US 12,223,967 B2
	Audio decoder, apparatus for determining a set of values defining characteristics of a filter, methods for providing a decoded audio representation, methods for determining a set of values defining characteristics of a filter and computer program
Guillaume Fuchs, Erlangen (DE); Srikanth Korse, Erlangen (DE); and Emmanuel Ravelli, Erlangen (DE)
Assigned to Fraunhofer-Gesellschaft zur Foerderung der angewandten Forschung e.V., Munich (DE)
Filed by Fraunhofer-Gesellschaft zur Foerderung der angewandten Forschung e.V., Munich (DE)
Filed on Oct. 7, 2021, as Appl. No. 17/496,560.
Application 17/496,560 is a continuation of application No. PCT/EP2020/060148, filed on Apr. 9, 2020.
Prior Publication US 2022/0223161 A1, Jul. 14, 2022
Int. Cl. G10L 19/02 (2013.01); G06N 3/048 (2023.01); G06N 3/08 (2023.01); G10L 21/0316 (2013.01)

CPC G10L 19/02 (2013.01) [G06N 3/048 (2023.01); G06N 3/08 (2013.01); G10L 21/0316 (2013.01)]

26 Claims

1. An audio decoder for providing a decoded audio representation on the basis of an encoded audio representation,

wherein the audio decoder comprises a filter for providing an enhanced audio representation of the decoded audio representation,

wherein the filter is configured to acquire a plurality of scaling values, which are associated with different frequency bins or frequency ranges, on the basis of spectral values of the decoded audio representation which are associated with different frequency bins or frequency ranges, and

wherein the filter is configured to scale spectral values of the decoded audio signal representation, or a pre-processed version thereof, using the scaling values, to acquire the enhanced audio representation;

wherein the filter comprises a Neural network or a machine learning structure configured to provide the scaling values on the basis of a plurality of spectral values describing the decoded audio representation, spectral values which are associated with different frequency bins or frequency ranges;

wherein the filter is configured to normalize input features of the neural network or of the machine learning structure to a predetermined mean value and/or to a predetermined variance or standard deviation.

22. A method for providing an enhanced audio representation on the basis of an encoded audio representation,

wherein the method comprises providing a decoded audio representation of the encoded audio representation,

wherein the method comprises acquiring a plurality of scaling values, which are associated with different frequency bins or frequency ranges, on the basis of spectral values of the decoded audio representation which are associated with different frequency bins or frequency ranges, and wherein the method comprises scaling spectral values of the decoded audio signal representation, or a pre-processed version thereof, using the scaling values, to acquire the enhanced audio representation;

wherein the method comprises using a Neural network or a machine learning to provide the scaling values on the basis of a plurality of spectral values describing the decoded audio representation, spectral values which are associated with different frequency bins or frequency ranges;

wherein the method comprises normalizing input features of the neural network or of the machine learning to a predetermined mean value and/or to a predetermined variance or standard deviation.
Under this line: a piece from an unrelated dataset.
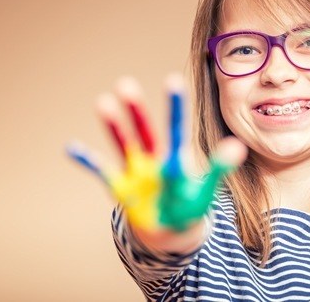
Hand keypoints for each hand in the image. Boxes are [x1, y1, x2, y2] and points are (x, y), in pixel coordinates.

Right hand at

24. An audio decoder for providing a decoded audio representation on the basis of an encoded audio representation,

wherein the audio decoder comprises a filter for providing an enhanced audio representation of the decoded audio representation,

wherein the filter is configured to determine a plurality of scaling values associated with a current frame on the basis of spectral values of the decoded audio representation, which are associated with different frequency bins or frequency ranges, of one or more frames following the current frame.

25. A method for providing an enhanced audio representation on the basis of an encoded audio representation,

wherein the method comprises providing a decoded audio representation of the encoded audio representation,

wherein the method comprises scaling spectral values of the decoded audio signal representation, or a pre-processed version thereof, using the scaling values, to acquire the enhanced audio representation;

wherein a plurality of scaling values associated with a current frame are determined on the basis of spectral values of the decoded audio representation, which are associated with different frequency bins or frequency ranges, of one or more frames following the current frame.